Cinayetin uluslararası alana taşınmasında yeni bir evreye geçildi; devletler, yaptırımlar uygulamaya başladılar. Uluslararası örgütler düzeyinde soruşturma başlatılması girişimleri var. ABD Senatosunda bir grup senatör cinayetin sorumlusu olarak veliaht Prens Bin Salman’ı gösteren bir öneri sundu. Bu arada bir CIA yetkilisi kapalı Senato oturumunda cinayetin sorumluları hakkında bilgilendirme yaptı.
Çeşitli yerlerdeki bu tür girişimlerin bir ayağı, her ülkenin iç siyaseti ile ilgili. İktidara baskı yapmak isteyenler, bu olayı Veliaht Prens ile ilişkileri bulunan kişileri zor durumda bırakacak şekilde değerlendiriyor ve liderlere baskı aracı şeklinde kullanılıyorlar. Ancak şu bir gerçek ki bu durum dış politikada şeffaflaşma baskısı da yaratıyor.
Kişisel ya da devlet düzeyinde, sadece “iş” ilişkileri nedeniyle her türlü hukuk ve etik dışı durumu görmezden gelerek sürdürülen ilişkiler, bundan sonra daha fazla masaya yatırılacak gibi.
Etkin baskı aracı
Kaşıkçı vakasının bir tarafı Veliaht Prens’le yakınlık kuranları, en başta da Trump’ı ilgilendirirken, diğer yanı Suudi Arabistan’ı ilgilendiriyor.
Hiçbir devlet, kategorik olarak Suudi Arabistan’ın cezalandırılması yolunda bir irade taşımıyor. Tersine, Kaşıkçı cinayeti Suudi Arabistan’a yönelik bir baskı aracı olarak kullanılıyor. Suudi ailesi ister yola Veliaht Prens’le devam etsin ister başkasıyla, sonuç itibarıyla kendisini siyasi baskıya uğramaya açık hale getirdi. Artık iktidarda değişiklik yapılsa bile, ülke olarak baskıdan muaf olamayacak. Olaylar sıcakken Veliaht Prens geri çekilebilseydi, Suudi Arabistan baskıları bertaraf edebilecekti; bu aşamadan sonra ne yapılsa geri dönmeleri zor.

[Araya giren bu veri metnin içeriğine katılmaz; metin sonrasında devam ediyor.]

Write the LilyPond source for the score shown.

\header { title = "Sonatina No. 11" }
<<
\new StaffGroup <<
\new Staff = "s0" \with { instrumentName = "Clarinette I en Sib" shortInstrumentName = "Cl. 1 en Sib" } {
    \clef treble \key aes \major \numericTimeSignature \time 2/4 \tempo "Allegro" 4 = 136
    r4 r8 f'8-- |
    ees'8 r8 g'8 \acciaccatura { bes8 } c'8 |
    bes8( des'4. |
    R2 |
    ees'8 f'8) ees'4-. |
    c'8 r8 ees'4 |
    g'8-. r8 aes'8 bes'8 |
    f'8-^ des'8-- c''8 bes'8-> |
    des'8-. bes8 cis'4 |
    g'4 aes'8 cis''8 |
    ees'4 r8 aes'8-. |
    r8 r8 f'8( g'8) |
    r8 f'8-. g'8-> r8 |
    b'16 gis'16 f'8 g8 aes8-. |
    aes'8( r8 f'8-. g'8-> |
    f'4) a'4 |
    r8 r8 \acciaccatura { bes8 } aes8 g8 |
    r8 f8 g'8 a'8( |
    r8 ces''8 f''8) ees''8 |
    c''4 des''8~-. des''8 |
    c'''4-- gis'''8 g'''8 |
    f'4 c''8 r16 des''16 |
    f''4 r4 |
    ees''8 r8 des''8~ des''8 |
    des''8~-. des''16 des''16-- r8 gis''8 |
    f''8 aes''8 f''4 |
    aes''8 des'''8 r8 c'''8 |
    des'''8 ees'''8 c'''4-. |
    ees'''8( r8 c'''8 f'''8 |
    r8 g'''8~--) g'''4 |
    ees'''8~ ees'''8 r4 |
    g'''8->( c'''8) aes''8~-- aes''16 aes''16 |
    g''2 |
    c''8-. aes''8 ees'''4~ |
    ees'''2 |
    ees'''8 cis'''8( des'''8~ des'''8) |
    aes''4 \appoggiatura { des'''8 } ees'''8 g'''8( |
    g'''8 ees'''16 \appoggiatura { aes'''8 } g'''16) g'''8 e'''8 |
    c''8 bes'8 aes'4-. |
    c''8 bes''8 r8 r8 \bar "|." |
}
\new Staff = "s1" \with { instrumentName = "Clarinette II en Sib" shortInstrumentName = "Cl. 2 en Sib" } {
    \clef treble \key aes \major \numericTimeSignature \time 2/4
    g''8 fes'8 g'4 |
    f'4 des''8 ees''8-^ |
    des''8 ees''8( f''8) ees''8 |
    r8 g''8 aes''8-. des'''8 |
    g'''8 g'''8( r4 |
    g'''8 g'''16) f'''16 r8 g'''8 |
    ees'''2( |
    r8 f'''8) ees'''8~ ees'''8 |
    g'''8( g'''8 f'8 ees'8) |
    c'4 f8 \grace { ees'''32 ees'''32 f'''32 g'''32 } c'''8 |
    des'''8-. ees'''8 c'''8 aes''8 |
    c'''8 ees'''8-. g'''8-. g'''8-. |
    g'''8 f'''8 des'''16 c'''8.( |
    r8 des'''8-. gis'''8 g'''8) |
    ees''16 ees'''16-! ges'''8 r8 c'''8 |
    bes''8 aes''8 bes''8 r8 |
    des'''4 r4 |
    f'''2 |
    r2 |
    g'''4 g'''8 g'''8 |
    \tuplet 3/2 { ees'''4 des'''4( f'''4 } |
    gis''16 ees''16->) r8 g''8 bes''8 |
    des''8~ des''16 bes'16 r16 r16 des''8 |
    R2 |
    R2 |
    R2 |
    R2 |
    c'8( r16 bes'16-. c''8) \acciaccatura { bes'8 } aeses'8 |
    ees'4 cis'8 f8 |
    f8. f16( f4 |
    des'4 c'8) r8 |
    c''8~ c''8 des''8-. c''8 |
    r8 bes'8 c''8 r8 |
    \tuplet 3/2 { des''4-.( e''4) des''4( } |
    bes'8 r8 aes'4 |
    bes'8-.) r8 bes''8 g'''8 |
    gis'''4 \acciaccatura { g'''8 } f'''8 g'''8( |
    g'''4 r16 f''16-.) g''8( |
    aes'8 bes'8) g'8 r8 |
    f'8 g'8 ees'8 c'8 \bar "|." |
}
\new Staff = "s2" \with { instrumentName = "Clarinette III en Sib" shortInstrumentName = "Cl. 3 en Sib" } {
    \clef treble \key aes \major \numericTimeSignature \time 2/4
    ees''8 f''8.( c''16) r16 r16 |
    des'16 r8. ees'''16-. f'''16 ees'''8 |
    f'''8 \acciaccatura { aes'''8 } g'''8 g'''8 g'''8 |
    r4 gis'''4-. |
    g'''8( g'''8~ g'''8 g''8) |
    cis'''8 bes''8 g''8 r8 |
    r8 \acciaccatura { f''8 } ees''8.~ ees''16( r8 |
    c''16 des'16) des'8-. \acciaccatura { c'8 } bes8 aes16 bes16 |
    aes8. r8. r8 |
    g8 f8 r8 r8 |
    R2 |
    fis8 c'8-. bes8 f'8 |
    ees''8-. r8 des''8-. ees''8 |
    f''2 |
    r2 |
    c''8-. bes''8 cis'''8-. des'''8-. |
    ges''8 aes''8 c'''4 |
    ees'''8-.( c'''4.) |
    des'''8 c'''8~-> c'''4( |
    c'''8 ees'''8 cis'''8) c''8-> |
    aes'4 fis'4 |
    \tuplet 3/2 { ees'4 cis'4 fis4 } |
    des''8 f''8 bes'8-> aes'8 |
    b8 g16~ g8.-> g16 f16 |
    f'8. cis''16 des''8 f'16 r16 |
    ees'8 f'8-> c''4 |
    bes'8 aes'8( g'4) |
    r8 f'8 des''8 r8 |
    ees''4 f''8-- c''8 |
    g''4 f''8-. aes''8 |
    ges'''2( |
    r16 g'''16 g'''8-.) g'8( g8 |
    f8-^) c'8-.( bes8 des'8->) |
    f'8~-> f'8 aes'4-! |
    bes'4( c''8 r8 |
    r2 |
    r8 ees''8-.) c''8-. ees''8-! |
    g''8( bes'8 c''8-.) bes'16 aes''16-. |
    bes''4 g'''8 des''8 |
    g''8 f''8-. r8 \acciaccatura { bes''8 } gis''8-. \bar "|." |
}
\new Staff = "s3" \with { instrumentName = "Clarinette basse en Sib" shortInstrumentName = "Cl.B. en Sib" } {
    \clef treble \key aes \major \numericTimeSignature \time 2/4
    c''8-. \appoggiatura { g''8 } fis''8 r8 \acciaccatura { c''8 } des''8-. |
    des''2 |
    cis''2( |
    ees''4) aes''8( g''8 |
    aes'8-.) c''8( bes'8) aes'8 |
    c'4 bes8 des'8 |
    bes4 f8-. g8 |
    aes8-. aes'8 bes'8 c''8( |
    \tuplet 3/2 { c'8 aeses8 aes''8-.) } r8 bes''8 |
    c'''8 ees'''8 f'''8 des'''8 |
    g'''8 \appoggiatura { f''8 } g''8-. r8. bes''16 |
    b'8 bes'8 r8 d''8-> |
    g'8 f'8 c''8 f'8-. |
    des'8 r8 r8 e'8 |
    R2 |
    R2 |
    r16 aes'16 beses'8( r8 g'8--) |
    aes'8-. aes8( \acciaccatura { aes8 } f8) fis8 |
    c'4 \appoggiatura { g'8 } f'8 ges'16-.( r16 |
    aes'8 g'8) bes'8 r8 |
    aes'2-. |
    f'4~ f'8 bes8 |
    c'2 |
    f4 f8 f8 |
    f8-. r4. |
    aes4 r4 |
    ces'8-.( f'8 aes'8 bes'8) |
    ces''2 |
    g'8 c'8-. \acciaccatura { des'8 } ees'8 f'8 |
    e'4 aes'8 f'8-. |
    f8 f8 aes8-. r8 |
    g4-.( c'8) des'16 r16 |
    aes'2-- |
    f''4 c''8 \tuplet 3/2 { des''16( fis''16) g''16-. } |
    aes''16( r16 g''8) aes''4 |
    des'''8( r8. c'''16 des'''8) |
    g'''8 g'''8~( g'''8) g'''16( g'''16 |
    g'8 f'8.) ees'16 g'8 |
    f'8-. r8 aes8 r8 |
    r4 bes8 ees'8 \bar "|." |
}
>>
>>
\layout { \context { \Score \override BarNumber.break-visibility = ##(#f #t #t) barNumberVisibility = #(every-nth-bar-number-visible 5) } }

Suudi Arabistan’a yapılan baskıların büyüğü ABD’den geliyor. Bu süreç en fazla Trump’ı zor durumda bıraktığına göre baskı yapmak da en fazla onun hakkı gibi.
Belirtelim, ABD’nin yeni Suudi Arabistan yaklaşımı, “en yakın stratejik müttefik” çizgisini değiştirmeye yönelik değil. Tam tersine, Trump’ın politikası ABD iradesini öncelikle en yakın müttefiklerine zorla kabul ettirme şeklinde; bu olayda da öyle yapıyor.
Yönetemeyeni yönetirler
ABD’nin Suudi Arabistan’a baskı yapma imkanı bulduğu konunun ana çerçevesi, Ortadoğu’daki bazı faaliyetlerinden geri adım atması şeklinde. İran’ı durdurma gerekçesiyle fazlasıyla yayılan Suudi Arabistan, bir yandan İran’ın yaygınlığını meşru hale getiriyor, bir yandan İsrail güvenliğini başka biçimlerde riske ediyor, öte yandan başta Körfez bölgesi olmak üzere ABD’nin genel politikalarında sorun adacıkları yaratıyor.
Fırsatı değerlendiren ABD, öncelikle Suudilerin Yemen konusunda adım atmasını istedi. Bu, “biz İran’ı çekerken sen de çekil” demektir. İkinci adım ise Katar konusunda atıldı; Katar’ın çevrelenmesi siyasetine son vermesi istendi. Bunun üzerine Suudi Arabistan Katar’ı Körfez İşbirliği Konseyi zirvesine çağırdı.
Katar nazlanmaya devam etse de, ABD’nin tarafları ikna etme kapasitesi bulunuyor. Muhtemelen ABD bundan sonra Lübnan, Suriye ve hatta Afrika’daki faaliyetleri nedeniyle de Suudilerle görüşmek durumunda kalacak.
Suudiler, ABD’den aldıkları gücü ABD’ye de zarar verecek şekilde kullandılar. Ancak sorun şu ki Veliaht Prens’in geri adım atmaya niyeti yok gibi. G-20 zirvesinde Putin ile samimi resim vermesi, ABD’ye “sen sahip çıkmazsan, başkası var” demek oluyor. ABD’nin bu acemice oynanan oyuna verebileceği epeyce karşılık var. Üstelik bugüne kadar attığı her adım Rusya’ya yararken, Suudiler sayesinde bunu geri çevirme imkanı bulabilecek.